As National American Indian Heritage Month continues, the First Nations Education and Cultural Center sponsored events designed to spread awareness about Native American society and culture.

On Saturday, the center sponsored a basket weaving workshop in the Neal-Marshall Black Culture Center. Those in attendance were taught by Cherokee Nation member and associate professor emeritus of folklore John W. Johnson.

“In contemporary society, material culture, dancing, regalia (and) craft making are some of the only remaining aspects of American Indian culture,” FNECC Director Brian Gilley said. “Thus, it is a way ... for people of Native ancestry to have an aspect of it in their lives.”

Johnson spent the majority of Saturday afternoon guiding participants through the process of making traditional western Cherokee double-wall baskets. Participants wove flexible water-soaked reeds together.

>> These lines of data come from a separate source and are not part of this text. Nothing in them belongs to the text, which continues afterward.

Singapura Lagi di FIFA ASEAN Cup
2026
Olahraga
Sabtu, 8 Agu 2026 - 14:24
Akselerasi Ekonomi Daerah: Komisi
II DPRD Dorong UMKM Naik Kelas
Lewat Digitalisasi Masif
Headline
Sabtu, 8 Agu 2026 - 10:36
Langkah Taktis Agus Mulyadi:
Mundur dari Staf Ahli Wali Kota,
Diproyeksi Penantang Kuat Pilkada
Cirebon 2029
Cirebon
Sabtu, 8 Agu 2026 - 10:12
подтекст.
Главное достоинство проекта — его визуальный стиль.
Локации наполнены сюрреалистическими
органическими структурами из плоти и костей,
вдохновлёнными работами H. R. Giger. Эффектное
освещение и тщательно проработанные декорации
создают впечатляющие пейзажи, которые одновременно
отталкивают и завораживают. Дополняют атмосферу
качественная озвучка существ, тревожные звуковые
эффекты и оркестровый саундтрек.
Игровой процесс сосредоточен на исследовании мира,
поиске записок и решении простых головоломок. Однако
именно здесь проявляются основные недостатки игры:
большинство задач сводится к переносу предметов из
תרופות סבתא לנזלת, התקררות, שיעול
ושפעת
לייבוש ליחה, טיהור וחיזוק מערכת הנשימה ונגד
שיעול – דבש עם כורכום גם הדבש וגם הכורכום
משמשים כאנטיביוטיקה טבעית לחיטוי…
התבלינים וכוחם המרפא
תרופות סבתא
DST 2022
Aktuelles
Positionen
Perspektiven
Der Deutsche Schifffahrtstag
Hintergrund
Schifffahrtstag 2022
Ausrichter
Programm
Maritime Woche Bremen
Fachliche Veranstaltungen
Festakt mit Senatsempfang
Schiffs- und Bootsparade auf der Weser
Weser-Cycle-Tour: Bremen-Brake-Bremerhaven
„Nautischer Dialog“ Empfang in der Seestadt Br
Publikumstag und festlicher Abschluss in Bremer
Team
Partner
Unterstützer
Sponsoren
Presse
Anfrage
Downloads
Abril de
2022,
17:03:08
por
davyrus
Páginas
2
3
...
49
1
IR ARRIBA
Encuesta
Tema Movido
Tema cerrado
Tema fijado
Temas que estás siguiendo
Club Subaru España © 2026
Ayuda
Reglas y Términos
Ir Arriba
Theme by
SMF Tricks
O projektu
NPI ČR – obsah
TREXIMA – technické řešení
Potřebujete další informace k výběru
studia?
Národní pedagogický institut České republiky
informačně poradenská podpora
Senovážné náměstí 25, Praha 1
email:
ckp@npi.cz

“This is an ethnic art,” Johnson said. “We tend to call it craft, but craft really is mechanical. Art is more than craft. Art is beauty.”

One participant, Bloomington resident Diane Pelrine, stayed close to Johnson as he guided participants through the five-step technique.

“The process seems simple enough, but it can get difficult keeping a good shape for your basket,” she said. “I’m not sure what I’m going to use it for yet, but it’s something interesting to do and a fun, new thing to learn.”

Johnson said crafts like these have a good deal of significance in how the Cherokee remember loved ones who have passed on to the next world.

“The spirits of my ancestors are in these baskets,” he said. “This is a way for me to commune with my ancestors.”

The day was filled with talks about culture, community and friendship.

“Material culture is a perfect medium to communicate the importance of culture to outsiders, generate respect and educate,” Gilley said. 

Gilley, who is of Native American descent, said he hoped many new ideas would be taken away from the events of National American Indian Heritage Month.

“Native people are a diverse and contemporary people always seeking to ground themselves in autonomy and community preservation,” Gilley said. “We are not simply about our struggles and our history but about the various futures we seek for ourselves and other people.”